2022 Down Intermediate Football Championship

Tournament details
- County: Down
- Province: Ulster
- Year: 2022
- Trophy: WJ Farrell Cup
- Sponsor: The Parador Lodge
- Teams: 16

Winners
- Champions: Saval (2nd win)
- Qualify for: Ulster Club IFC

Runners-up
- Runners-up: Rostrevor

= 2022 Down Intermediate Football Championship =

Gaelic football competition

The 2022 Down Intermediate Football Championship was the 34th official edition of Down GAA's secondary Gaelic football tournament for intermediate clubs in County Down. 16 teams competed, with the winning team representing Down in the Ulster Intermediate Club Football Championship. The tournament operated in a double elimination format for the opening two rounds of the championship, with the winners and early round losers rejoining at the quarterfinal stage.

An Riocht won the 2021 edition after defeating Darragh Cross in the final, and as per competition rules, they did not defend their title as they qualified to play in the Senior Championship.

Saval won the competition for the second time, their first since 1995, after defeating Rostrevor in the final held on 15 October.

==Participating teams==
The following teams took part in the 2022 edition of the Down Intermediate Football Championship.

Division One
| Rostrevor | Final |
Division Two
| Annaclone | Quarter Final |
| Darragh Cross | Round 2B |
| Liatroim Fontenoys | Semi Final |
| Saval | Champions |
| St Johns | Semi Final |
Division Three
| Atticall | Round 3 |
| Aughlisnafin | Round 3 |
| Ballymartin | Quarter Final |
| Bright | Round 2B |
| Clann na Banna | Round 3 |
| Drumgath | Quarter Final |
| Newry Bosco | Round 2B |
| Newry Shamrocks | Round 3 |
| St Pauls | Round 2B |
| Tullylish | Quarter Final |

==Round 1==
The 16 participating teams were placed into an open draw. The winning teams advance to Round 2A, while losing sides proceed to Round 2B.

==Round 2==
===Round 2A===
Round 2A will feature the eight winning teams from Round 1, with an open draw to determine the fixtures. The winning teams progress directly to the quarter-finals, with the losing teams proceeding to Round 3.

===Round 2B===
Round 2B sees the eight losing teams from Round 1 compete for a place in Round 3. The losing teams from this round will be eliminated from the competition.

===Relegation Semi-Finals===
The 4 losers of Round 2B play each other in the Relegation Semi-Finals. The 2 winners will secure their Intermediate status for 2023, while the 2 losers will face-off in the Relegation Final.

===Relegation Final===
The winner of the Relegation Final will maintain their Intermediate status into 2023, while the loser will be relegated to the 2023 Down J.F.C.

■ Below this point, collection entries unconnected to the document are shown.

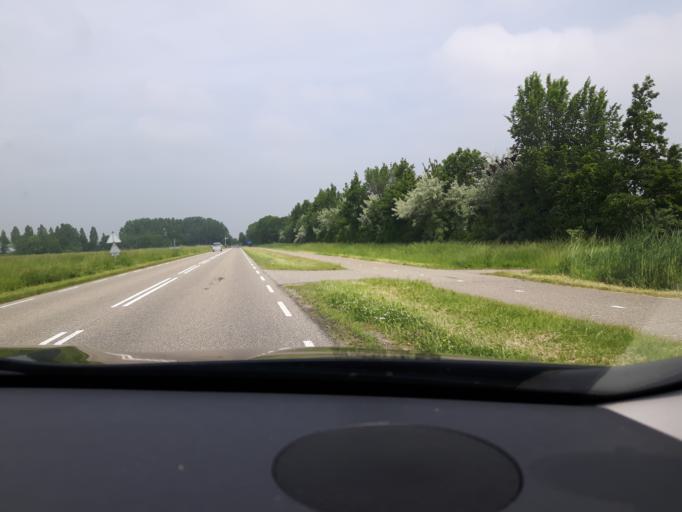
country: NL
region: Zeeland
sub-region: Gemeente Goes
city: Goes
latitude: 51.4477
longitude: 3.8924
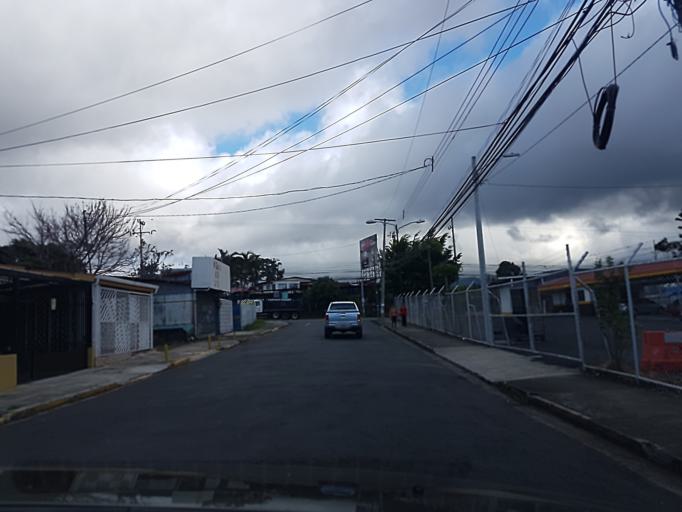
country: CR
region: San Jose
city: San Pedro
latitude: 9.9160
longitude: -84.0560
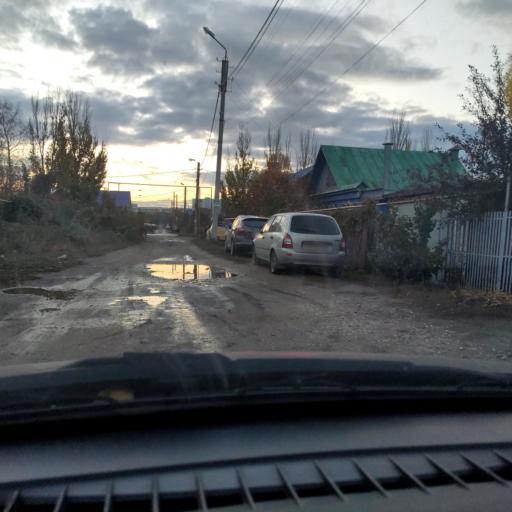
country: RU
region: Samara
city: Tol'yatti
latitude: 53.5391
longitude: 49.4173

 Bright relegated to 2023 Down Junior Football Championship

==Round 3==
Round 3 is a supplementary round for teams to have a second chance at reaching the quarter-finals. This round features teams that have lost once so far in this year's competition, either winning in Round 1 and losing in Round 2A, or losing in Round 1 but winning their Round 2B fixture. The losing teams in this round are eliminated from this year's competition.

This round is seeded, meaning that in each fixture a Round 2A losing team will face a Round 2B winning team.

==Quarter-finals==
The quarter-finals see the two brackets rejoin, with the earlier Round 2A winners facing a Round 3 winner for a semi-final spot.

==Semi-finals==
The semi-finals will see the four winning sides face off for a place in this year's final. This round is an open draw from the four quarter-final winners.

==Final==
The final will be played between the two semi-final winning teams, and will take place at Páirc Esler, Newry.